Economic Action Plan 2013 (Bill C-60)

Elizabeth May: Mr. Speaker, I wish to support the points that have been made by the House leader of the official opposition and the House leader for the Liberal Party. Limiting debate is always antidemocratic, but I want to raise the particular situation of members of Parliament who, like me, are members of parties that obviously lack 12 members in the House. That would apply to members of the Bloc Québécois and to other independent members as well as to the Green Party.

We do not have the opportunity to sit on committee, and every time debate is limited, we are precluded from any opportunity to speak to the bills. While it is always antidemocratic for every member in the House, it is particularly egregious in the case of members like me, who never have an opportunity to speak for 10 or 20 minutes on the bills that are debated in this place, because there is almost always time allocation.

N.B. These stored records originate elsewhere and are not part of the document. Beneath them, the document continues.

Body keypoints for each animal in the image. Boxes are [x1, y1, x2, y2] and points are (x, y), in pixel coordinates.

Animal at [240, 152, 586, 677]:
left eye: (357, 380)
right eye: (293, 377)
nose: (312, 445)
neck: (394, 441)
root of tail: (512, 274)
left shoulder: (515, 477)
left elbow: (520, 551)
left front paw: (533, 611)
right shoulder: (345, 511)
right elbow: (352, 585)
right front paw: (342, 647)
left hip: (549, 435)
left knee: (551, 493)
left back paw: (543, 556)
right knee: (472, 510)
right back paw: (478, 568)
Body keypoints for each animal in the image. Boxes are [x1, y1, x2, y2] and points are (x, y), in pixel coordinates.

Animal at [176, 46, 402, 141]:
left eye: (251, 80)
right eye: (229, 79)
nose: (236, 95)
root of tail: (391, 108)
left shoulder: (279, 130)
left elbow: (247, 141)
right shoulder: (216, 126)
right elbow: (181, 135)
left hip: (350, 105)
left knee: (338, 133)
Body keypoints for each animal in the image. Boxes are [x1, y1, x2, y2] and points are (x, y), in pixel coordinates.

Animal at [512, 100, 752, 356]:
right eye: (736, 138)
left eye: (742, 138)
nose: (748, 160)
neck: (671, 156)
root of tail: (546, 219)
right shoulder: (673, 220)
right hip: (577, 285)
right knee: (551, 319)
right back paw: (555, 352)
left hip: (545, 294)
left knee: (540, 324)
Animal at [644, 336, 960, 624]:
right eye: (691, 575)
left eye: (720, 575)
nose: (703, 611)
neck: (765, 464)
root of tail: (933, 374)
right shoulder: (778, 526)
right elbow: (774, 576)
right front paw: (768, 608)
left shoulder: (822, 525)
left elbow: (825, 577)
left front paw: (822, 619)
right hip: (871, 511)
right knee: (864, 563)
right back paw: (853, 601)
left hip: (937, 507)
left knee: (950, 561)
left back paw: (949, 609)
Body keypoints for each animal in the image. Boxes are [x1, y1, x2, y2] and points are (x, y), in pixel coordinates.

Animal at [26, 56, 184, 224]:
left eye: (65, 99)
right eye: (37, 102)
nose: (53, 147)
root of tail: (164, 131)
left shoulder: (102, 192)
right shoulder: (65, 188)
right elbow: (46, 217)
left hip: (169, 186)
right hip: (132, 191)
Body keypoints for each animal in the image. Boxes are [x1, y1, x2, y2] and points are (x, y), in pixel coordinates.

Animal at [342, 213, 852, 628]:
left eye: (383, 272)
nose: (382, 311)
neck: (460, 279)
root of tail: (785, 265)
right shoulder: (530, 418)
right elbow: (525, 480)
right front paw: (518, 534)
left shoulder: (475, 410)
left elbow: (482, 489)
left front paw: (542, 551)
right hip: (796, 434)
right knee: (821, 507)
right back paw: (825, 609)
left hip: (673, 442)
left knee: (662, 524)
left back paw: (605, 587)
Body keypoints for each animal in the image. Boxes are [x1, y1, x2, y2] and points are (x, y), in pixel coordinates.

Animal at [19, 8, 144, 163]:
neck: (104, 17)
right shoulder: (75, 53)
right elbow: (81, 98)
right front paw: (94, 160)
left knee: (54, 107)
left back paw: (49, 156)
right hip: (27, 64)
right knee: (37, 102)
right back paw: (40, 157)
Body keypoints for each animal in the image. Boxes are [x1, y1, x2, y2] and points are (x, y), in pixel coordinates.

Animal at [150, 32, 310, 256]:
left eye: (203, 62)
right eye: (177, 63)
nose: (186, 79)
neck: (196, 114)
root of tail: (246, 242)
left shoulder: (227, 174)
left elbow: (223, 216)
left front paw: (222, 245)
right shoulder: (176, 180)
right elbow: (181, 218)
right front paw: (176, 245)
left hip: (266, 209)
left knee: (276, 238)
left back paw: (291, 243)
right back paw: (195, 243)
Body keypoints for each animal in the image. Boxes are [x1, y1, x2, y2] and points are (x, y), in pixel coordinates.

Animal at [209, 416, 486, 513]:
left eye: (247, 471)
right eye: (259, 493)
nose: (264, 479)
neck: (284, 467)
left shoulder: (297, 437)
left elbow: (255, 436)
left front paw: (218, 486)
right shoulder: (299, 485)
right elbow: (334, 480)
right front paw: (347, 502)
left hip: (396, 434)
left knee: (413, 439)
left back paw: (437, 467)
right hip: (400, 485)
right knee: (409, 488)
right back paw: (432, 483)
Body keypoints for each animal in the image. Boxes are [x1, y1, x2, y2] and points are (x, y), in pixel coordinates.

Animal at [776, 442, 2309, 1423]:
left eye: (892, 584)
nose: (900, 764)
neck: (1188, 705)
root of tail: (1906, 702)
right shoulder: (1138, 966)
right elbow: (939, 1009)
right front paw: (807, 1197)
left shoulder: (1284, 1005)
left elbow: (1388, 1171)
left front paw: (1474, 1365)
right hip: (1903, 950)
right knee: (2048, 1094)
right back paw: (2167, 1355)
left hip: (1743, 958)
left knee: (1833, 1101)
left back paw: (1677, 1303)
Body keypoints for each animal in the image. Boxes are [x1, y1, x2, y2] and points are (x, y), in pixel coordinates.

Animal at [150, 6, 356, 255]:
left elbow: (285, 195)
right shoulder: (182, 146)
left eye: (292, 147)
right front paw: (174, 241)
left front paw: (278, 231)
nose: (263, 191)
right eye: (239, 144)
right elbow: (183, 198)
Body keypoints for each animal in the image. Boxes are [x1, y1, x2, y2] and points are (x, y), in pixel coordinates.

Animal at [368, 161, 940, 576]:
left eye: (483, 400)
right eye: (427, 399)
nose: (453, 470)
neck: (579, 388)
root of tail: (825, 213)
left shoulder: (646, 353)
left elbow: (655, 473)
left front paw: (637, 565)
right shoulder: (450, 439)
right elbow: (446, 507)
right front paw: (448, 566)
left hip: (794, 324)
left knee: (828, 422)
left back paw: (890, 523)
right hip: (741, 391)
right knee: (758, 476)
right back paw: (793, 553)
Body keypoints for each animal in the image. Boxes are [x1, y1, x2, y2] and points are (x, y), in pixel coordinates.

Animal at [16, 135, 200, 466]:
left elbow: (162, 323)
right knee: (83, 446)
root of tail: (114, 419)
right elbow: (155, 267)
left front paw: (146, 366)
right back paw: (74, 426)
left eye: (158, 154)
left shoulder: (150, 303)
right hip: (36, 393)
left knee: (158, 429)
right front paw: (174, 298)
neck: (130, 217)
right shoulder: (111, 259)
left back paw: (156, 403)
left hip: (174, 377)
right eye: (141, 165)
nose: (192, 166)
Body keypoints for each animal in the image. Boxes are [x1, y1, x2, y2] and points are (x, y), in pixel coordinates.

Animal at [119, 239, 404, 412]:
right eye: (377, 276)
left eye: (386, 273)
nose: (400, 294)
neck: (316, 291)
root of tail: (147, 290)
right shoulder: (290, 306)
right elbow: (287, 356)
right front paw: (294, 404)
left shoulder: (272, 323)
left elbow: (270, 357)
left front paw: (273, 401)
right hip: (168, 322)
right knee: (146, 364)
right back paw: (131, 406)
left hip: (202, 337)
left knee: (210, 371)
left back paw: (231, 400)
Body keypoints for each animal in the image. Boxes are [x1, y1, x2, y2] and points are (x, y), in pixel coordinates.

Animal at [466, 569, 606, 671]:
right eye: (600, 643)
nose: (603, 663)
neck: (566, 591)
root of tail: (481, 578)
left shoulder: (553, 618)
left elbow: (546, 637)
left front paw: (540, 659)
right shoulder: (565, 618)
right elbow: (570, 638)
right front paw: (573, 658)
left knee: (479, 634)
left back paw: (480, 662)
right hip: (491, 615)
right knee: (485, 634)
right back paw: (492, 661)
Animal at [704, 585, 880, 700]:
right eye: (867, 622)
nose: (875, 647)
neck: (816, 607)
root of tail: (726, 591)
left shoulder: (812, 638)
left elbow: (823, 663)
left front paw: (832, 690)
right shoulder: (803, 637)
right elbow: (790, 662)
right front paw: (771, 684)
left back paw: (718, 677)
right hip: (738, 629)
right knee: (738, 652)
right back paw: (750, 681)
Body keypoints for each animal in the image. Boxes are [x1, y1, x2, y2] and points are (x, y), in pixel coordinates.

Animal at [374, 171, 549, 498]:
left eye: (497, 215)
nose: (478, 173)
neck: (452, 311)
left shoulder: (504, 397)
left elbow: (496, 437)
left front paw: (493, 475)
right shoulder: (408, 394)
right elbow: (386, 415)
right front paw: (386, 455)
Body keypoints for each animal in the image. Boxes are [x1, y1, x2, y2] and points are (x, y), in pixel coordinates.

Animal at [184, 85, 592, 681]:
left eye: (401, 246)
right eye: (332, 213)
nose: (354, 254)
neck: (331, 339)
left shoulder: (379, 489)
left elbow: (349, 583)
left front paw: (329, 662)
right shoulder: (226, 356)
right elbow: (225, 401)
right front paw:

I would like to ask the junior minister to please reconsider limiting debate, because it is particularly antidemocratic.

Ted Menzies: Mr. Speaker, with no disrespect meant to my hon. colleague from Saanich—Gulf Islands, she had 30 seconds or perhaps a minute—I was not timing it—to ask me a substantive question about this, to follow the debate, instead of asking what I hear so often from the NDP, a process question. There are a lot of things in this piece of legislation that could be discussed, a lot of positive things that Canadians are waiting for. They are urgently asking us to get this done. I refer to the funding for Genome Canada. Also, the mandate of the Nature Conservancy of Canada will soon expire, and it is looking for the replenishment that we have set out in the bill to help preserve natural lands all across this country. The Nature Conservancy is hoping we get this done as soon as possible.